Rewrite the rows below, replacing each "locality" with "place" and leaving everything else unchanged.

• • • • • • •

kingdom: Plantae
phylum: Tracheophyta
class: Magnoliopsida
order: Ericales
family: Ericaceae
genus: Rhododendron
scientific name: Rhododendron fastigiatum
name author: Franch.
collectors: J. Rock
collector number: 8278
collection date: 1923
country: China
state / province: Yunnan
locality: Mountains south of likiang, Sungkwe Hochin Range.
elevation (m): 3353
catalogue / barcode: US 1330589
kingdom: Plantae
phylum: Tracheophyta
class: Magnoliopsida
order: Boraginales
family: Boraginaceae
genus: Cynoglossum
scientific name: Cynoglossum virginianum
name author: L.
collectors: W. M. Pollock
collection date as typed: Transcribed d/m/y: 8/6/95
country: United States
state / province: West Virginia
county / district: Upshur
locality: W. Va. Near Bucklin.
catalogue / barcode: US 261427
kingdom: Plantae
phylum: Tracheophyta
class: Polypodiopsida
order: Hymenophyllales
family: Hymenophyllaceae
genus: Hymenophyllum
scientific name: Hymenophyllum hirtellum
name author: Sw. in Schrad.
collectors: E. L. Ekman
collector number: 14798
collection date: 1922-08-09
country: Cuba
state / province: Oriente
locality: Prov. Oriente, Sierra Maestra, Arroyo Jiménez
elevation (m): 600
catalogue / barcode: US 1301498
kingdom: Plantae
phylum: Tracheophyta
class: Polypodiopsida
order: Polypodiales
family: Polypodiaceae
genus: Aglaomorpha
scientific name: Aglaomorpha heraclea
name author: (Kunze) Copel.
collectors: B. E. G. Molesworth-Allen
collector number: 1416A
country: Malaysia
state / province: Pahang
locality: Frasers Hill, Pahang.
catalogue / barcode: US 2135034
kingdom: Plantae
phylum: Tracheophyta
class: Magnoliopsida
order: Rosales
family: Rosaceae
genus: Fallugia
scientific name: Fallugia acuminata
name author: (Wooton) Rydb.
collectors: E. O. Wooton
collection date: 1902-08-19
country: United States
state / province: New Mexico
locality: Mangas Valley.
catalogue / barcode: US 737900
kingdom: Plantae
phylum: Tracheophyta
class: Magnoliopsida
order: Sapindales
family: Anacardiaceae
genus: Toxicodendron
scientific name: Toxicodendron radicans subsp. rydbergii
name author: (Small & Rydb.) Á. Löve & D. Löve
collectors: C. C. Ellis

• • • • • • •

■ Response below
kingdom: Plantae
phylum: Tracheophyta
class: Magnoliopsida
order: Ericales
family: Ericaceae
genus: Rhododendron
scientific name: Rhododendron fastigiatum
name author: Franch.
collectors: J. Rock
collector number: 8278
collection date: 1923
country: China
state / province: Yunnan
place: Mountains south of likiang, Sungkwe Hochin Range.
elevation (m): 3353
catalogue / barcode: US 1330589
kingdom: Plantae
phylum: Tracheophyta
class: Magnoliopsida
order: Boraginales
family: Boraginaceae
genus: Cynoglossum
scientific name: Cynoglossum virginianum
name author: L.
collectors: W. M. Pollock
collection date as typed: Transcribed d/m/y: 8/6/95
country: United States
state / province: West Virginia
county / district: Upshur
place: W. Va. Near Bucklin.
catalogue / barcode: US 261427
kingdom: Plantae
phylum: Tracheophyta
class: Polypodiopsida
order: Hymenophyllales
family: Hymenophyllaceae
genus: Hymenophyllum
scientific name: Hymenophyllum hirtellum
name author: Sw. in Schrad.
collectors: E. L. Ekman
collector number: 14798
collection date: 1922-08-09
country: Cuba
state / province: Oriente
place: Prov. Oriente, Sierra Maestra, Arroyo Jiménez
elevation (m): 600
catalogue / barcode: US 1301498
kingdom: Plantae
phylum: Tracheophyta
class: Polypodiopsida
order: Polypodiales
family: Polypodiaceae
genus: Aglaomorpha
scientific name: Aglaomorpha heraclea
name author: (Kunze) Copel.
collectors: B. E. G. Molesworth-Allen
collector number: 1416A
country: Malaysia
state / province: Pahang
place: Frasers Hill, Pahang.
catalogue / barcode: US 2135034
kingdom: Plantae
phylum: Tracheophyta
class: Magnoliopsida
order: Rosales
family: Rosaceae
genus: Fallugia
scientific name: Fallugia acuminata
name author: (Wooton) Rydb.
collectors: E. O. Wooton
collection date: 1902-08-19
country: United States
state / province: New Mexico
place: Mangas Valley.
catalogue / barcode: US 737900
kingdom: Plantae
phylum: Tracheophyta
class: Magnoliopsida
order: Sapindales
family: Anacardiaceae
genus: Toxicodendron
scientific name: Toxicodendron radicans subsp. rydbergii
name author: (Small & Rydb.) Á. Löve & D. Löve
collectors: C. C. Ellis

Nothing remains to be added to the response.